> THE TASK
Count the lines below that contain the string "locality", where case matters. Reply with the number alone.

> INPUT RECORDS
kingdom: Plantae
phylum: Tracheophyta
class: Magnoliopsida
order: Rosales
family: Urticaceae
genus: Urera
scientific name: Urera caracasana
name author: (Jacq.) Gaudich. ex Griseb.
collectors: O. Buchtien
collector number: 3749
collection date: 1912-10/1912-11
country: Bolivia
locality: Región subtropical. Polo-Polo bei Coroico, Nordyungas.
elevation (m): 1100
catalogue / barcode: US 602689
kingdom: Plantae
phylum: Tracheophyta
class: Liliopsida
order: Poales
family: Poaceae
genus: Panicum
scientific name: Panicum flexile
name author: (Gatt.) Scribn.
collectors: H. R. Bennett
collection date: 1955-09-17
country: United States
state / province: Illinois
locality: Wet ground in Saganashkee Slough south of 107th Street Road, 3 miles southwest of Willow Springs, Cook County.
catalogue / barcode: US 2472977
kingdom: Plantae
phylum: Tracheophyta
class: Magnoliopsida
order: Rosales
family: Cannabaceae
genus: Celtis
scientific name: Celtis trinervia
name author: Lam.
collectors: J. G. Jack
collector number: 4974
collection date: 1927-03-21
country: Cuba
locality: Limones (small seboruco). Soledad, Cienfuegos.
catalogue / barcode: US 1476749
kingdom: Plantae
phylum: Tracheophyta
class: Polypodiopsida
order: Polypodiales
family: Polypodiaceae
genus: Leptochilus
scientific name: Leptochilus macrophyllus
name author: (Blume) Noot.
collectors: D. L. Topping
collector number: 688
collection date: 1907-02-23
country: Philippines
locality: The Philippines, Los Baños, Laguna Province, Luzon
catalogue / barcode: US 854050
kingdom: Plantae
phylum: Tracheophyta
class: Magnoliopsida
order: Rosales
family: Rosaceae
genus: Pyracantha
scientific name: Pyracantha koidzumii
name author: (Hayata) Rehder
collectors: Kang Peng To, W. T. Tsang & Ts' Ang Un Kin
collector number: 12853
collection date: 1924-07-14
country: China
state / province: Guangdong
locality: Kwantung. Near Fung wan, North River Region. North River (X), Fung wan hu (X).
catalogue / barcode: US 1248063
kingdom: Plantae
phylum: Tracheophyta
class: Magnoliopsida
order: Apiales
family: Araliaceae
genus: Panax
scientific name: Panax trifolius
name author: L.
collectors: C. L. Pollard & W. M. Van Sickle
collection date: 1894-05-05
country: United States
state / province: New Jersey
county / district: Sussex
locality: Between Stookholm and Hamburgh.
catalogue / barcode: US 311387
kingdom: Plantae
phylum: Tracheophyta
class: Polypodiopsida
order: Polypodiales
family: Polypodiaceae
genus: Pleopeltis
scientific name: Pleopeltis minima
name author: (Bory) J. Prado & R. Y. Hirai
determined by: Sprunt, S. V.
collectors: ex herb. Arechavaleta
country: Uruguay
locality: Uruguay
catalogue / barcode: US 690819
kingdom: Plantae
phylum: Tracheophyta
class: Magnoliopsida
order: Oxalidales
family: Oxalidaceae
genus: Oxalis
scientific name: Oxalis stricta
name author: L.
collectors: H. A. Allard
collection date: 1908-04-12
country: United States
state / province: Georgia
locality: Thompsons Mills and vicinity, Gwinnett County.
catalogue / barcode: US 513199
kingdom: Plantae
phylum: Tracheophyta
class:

> COMPLETED EXERCISE
8